Naukowcy z Cornell University's Food and Brand Lab przeprowadzili badania, w których podawano studentom chipsy serwowane w podłużnych tubach. Badani zostali podzieleni na dwie grupy, a podczas jedzenia oglądali filmy. Jedna grupa dostała tuby, w których co 7 chips był czerwony. Studenci, nieświadomi dlaczego niektóre chipsy są zabarwione, zjedli ich o 50 proc. mniej niż ich rówieśnicy z drugiej grupy. Byli również w stanie oszacować, ile chipsów zjedli. Zdaniem ekspertów takie jadalne znaczniki pomagają regulować wielkość porcji oraz działają na podświadomość jak znak "stop".

Reklama

Większość osób, by kontrolować wielkość spożywanych porcji, używa wizualnych znaczników takich jak pusty talerz czy spód miski, które mówią im kiedy powinni już przestać jeść - mówi Brian Wansink, dyrektor Cornell Food and Brand Lab. Wstawianie wizualnych znaczników w paczkach z jedzeniem może im pomóc kontrolować, ile zjedli oraz zmienić nawyki żywieniowe - dodaje.

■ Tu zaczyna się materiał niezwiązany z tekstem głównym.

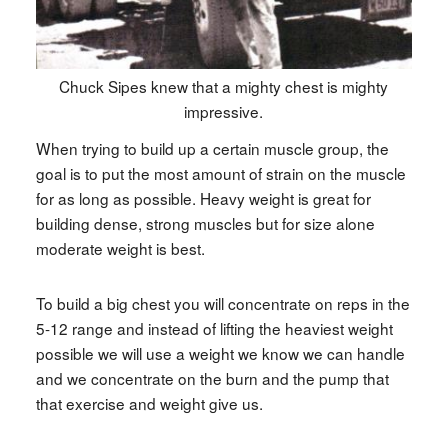
Chuck Sipes knew that a mighty chest is mighty
impressive.
When trying to build up a certain muscle group, the
goal is to put the most amount of strain on the muscle
for as long as possible. Heavy weight is great for
building dense, strong muscles but for size alone
moderate weight is best.
To build a big chest you will concentrate on reps in the
5-12 range and instead of lifting the heaviest weight
possible we will use a weight we know we can handle
and we concentrate on the burn and the pump that
that exercise and weight give us.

Na amerykańskim rynku pojawiły się już chipsy, które są sprzedawane w tubie i mają wydzielone porcje za pomocą barwionych na czerwono chipsów. Chipsy serwowane w dużych paczkach nie nadają się do takiego oznaczania. Eksperci są zdania, że wyniki uzyskane w badaniu można wykorzystać przy produkcji sera, ciastek, ciast i innych wysokokalorycznych produktów.